Improved activation functions like ReLU, Leaky ReLU and ELU help deep networks learn faster and reduce gradient problems.
Good weight initialization helps neural networks converge faster and prevents vanishing or exploding gradients.
Word representations convert words into numerical vectors so that neural networks can understand semantic relationships.
CNNs are deep learning models mainly used for image processing, feature extraction and computer vision tasks.
The convolution layer applies filters to input images to detect features like edges, corners and patterns.
Pooling reduces feature map size and helps make CNNs more efficient and less sensitive to small changes.
LeNet is one of the earliest CNN architectures, mainly used for handwritten digit recognition.
AlexNet popularized deep CNNs by achieving major success in image classification using ReLU, dropout and GPUs.
ZF-Net improved AlexNet by tuning filter sizes and strides for better feature visualization and performance.
VGGNet uses many small 3x3 convolution filters and deep architecture for improved image recognition.

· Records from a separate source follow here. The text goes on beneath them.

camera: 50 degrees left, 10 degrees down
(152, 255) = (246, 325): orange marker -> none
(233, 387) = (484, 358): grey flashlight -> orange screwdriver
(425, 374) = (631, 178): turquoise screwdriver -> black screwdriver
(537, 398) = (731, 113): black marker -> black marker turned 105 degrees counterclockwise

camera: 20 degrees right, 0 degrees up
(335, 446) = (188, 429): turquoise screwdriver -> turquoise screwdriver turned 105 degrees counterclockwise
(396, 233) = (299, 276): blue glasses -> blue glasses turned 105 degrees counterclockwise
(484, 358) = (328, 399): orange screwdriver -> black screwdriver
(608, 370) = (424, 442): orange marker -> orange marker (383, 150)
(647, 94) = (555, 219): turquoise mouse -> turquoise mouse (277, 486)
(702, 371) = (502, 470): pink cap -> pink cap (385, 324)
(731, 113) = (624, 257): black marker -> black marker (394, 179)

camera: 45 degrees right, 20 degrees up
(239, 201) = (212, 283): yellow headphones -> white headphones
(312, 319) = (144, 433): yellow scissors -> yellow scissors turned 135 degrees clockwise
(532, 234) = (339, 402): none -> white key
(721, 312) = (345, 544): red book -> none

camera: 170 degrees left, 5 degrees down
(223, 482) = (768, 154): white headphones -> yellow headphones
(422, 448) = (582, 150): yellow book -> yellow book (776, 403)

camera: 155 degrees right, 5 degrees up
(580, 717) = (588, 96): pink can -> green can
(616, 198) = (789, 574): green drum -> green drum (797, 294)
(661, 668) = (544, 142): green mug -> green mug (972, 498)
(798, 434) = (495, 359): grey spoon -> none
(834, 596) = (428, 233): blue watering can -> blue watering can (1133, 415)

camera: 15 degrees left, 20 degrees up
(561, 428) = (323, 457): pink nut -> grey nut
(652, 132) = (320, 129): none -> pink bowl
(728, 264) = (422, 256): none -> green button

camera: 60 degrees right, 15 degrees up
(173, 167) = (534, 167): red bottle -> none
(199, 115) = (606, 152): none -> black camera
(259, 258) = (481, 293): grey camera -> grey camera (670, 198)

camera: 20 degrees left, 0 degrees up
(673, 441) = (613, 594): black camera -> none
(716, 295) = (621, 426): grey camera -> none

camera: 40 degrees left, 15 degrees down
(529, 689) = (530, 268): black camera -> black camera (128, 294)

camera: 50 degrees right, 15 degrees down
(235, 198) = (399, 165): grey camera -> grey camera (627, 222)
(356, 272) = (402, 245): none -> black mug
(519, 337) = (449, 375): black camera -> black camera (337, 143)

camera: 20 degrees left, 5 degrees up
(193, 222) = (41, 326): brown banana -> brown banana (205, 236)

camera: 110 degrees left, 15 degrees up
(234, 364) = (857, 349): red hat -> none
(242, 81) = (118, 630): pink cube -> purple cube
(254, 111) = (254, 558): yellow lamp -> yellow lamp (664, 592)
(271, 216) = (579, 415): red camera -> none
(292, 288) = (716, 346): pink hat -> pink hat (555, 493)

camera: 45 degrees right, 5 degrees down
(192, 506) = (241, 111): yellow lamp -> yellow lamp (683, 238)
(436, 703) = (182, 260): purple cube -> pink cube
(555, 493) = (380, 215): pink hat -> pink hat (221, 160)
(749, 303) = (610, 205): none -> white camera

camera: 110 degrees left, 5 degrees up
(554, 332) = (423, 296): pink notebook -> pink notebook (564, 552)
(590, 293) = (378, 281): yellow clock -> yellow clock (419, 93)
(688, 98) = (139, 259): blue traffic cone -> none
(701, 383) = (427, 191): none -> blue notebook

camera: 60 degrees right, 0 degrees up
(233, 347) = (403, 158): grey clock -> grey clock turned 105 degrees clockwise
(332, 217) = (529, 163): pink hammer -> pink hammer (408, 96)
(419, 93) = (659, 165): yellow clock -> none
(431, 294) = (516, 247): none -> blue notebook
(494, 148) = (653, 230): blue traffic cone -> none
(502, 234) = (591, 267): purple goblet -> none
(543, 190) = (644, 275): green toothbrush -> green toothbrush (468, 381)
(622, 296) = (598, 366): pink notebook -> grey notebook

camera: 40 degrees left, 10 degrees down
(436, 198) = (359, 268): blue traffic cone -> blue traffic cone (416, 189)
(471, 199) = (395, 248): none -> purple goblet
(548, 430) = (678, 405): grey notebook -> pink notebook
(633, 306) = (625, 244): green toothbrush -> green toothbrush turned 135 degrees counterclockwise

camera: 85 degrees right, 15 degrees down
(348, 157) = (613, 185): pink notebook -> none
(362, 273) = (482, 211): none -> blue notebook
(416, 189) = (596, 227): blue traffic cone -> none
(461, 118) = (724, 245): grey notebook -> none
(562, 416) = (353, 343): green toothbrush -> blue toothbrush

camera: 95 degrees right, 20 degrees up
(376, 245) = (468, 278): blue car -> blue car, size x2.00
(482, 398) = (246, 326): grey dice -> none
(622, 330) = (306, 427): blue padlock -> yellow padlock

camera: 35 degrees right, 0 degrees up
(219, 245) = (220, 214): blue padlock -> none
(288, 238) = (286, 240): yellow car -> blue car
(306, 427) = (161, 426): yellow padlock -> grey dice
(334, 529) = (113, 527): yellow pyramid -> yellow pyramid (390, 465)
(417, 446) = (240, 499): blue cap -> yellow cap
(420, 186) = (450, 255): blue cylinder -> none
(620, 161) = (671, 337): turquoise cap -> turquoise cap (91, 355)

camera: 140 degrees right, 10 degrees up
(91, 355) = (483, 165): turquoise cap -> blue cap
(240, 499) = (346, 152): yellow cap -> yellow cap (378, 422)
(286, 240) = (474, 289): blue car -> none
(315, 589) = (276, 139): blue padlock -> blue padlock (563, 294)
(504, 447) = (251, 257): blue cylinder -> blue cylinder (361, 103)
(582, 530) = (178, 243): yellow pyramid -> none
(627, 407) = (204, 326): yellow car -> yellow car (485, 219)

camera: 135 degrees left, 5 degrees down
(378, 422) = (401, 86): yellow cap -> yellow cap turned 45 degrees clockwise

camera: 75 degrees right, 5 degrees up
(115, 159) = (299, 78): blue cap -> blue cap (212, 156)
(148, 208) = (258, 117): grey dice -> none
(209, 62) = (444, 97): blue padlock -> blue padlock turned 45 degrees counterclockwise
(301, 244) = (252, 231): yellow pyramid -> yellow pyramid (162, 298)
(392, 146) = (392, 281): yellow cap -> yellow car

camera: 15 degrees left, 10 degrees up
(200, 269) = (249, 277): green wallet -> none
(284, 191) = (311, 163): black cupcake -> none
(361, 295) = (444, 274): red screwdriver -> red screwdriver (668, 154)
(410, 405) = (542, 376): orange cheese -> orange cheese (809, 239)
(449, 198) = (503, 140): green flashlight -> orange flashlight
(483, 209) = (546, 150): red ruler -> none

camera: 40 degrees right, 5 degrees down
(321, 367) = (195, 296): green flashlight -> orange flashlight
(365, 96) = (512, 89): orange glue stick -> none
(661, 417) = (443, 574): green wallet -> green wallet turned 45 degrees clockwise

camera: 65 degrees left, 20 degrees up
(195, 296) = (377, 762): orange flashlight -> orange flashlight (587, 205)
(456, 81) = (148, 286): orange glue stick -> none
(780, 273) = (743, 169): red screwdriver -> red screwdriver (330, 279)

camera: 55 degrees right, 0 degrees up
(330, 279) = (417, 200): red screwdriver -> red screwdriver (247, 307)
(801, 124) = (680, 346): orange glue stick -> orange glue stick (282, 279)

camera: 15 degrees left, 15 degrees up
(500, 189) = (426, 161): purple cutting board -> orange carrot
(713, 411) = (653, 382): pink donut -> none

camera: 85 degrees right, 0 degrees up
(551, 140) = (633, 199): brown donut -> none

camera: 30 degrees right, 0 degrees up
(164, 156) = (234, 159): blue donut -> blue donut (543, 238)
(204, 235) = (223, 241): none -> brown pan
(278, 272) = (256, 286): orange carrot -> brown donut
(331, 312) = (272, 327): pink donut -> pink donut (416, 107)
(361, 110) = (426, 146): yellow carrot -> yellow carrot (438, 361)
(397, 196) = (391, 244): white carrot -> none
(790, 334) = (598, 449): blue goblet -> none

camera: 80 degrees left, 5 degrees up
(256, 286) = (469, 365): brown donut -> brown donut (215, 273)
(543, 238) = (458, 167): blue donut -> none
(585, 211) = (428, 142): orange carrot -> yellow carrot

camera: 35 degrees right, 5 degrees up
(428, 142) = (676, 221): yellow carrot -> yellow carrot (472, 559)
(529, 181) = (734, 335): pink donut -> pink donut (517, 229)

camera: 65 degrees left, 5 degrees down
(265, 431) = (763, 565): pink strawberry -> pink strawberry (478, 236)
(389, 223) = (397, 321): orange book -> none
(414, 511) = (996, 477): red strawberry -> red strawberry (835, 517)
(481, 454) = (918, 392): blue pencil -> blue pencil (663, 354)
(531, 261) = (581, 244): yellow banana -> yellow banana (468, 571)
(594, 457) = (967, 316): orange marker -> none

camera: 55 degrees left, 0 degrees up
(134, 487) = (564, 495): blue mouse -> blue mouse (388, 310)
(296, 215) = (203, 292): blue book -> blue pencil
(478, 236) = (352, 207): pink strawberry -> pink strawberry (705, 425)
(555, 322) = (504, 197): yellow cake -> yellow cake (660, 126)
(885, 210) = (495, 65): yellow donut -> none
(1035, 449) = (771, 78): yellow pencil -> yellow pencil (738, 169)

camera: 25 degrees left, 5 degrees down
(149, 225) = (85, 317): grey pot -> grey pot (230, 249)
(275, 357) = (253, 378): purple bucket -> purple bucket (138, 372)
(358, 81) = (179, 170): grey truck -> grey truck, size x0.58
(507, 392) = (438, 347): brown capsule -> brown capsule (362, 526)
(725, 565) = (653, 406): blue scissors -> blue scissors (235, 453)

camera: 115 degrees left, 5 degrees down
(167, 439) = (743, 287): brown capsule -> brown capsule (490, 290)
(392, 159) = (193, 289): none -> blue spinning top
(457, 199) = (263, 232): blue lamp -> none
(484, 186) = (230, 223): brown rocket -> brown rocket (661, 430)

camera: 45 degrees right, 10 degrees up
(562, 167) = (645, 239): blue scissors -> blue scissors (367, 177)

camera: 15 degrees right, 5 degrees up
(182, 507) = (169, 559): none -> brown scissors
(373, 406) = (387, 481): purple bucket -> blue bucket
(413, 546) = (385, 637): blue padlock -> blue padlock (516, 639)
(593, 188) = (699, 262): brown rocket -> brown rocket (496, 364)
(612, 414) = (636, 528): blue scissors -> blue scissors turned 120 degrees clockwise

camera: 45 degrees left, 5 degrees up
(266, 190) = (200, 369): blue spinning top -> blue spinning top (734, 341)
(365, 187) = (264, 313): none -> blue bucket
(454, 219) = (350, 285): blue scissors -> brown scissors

GoogLeNet introduced inception modules to improve computational efficiency and multi-scale feature extraction.
ResNet uses residual connections to train very deep networks and reduce degradation problems.
CNN visualization helps understand what features are learned by different layers of the network.
Guided Backpropagation visualizes important input regions that strongly activate neurons in a CNN.
Deep Dream enhances patterns learned by neural networks to visualize what a model has learned.
Deep Art applies neural style transfer to combine content of one image with style of another image.
Recent trends include transformers, attention-based models, self-supervised learning and large-scale pretrained models.
CNN: Image data ke liye feature extraction based deep learning model.
LeNet: Early CNN for digit recognition.
AlexNet: Deep CNN breakthrough using ReLU, dropout and GPU training.
VGGNet: Deep network with small 3x3 filters.
GoogLeNet: Inception module based CNN.
ResNet: Residual connections se very deep networks train karta hai.
| Topic | Expected Frequency | Importance |
|---|---|---|
| CNN Architecture | Very High | ⭐⭐⭐⭐⭐ |
| Convolution & Pooling Layer | Very High | ⭐⭐⭐⭐⭐ |
| LeNet | High | ⭐⭐⭐⭐ |
| AlexNet | Very High | ⭐⭐⭐⭐⭐ |
| VGGNet | Very High | ⭐⭐⭐⭐⭐ |
| GoogLeNet | High | ⭐⭐⭐⭐ |
| ResNet | Very High | ⭐⭐⭐⭐⭐ |
| Guided Backpropagation | Medium | ⭐⭐⭐ |
| Deep Dream & Deep Art | Medium | ⭐⭐⭐ |
| Recent Deep Learning Trends | High | ⭐⭐⭐⭐ |
CNN is a deep learning model used mainly for image recognition, feature extraction and computer vision tasks.
LeNet is an early CNN architecture used for handwritten digit recognition.
AlexNet is a deep CNN architecture that became popular for image classification using ReLU, dropout and GPU training.
ResNet is a CNN architecture that uses residual connections to train very deep networks.
Deep Dream is a visualization technique that enhances patterns learned by a neural network.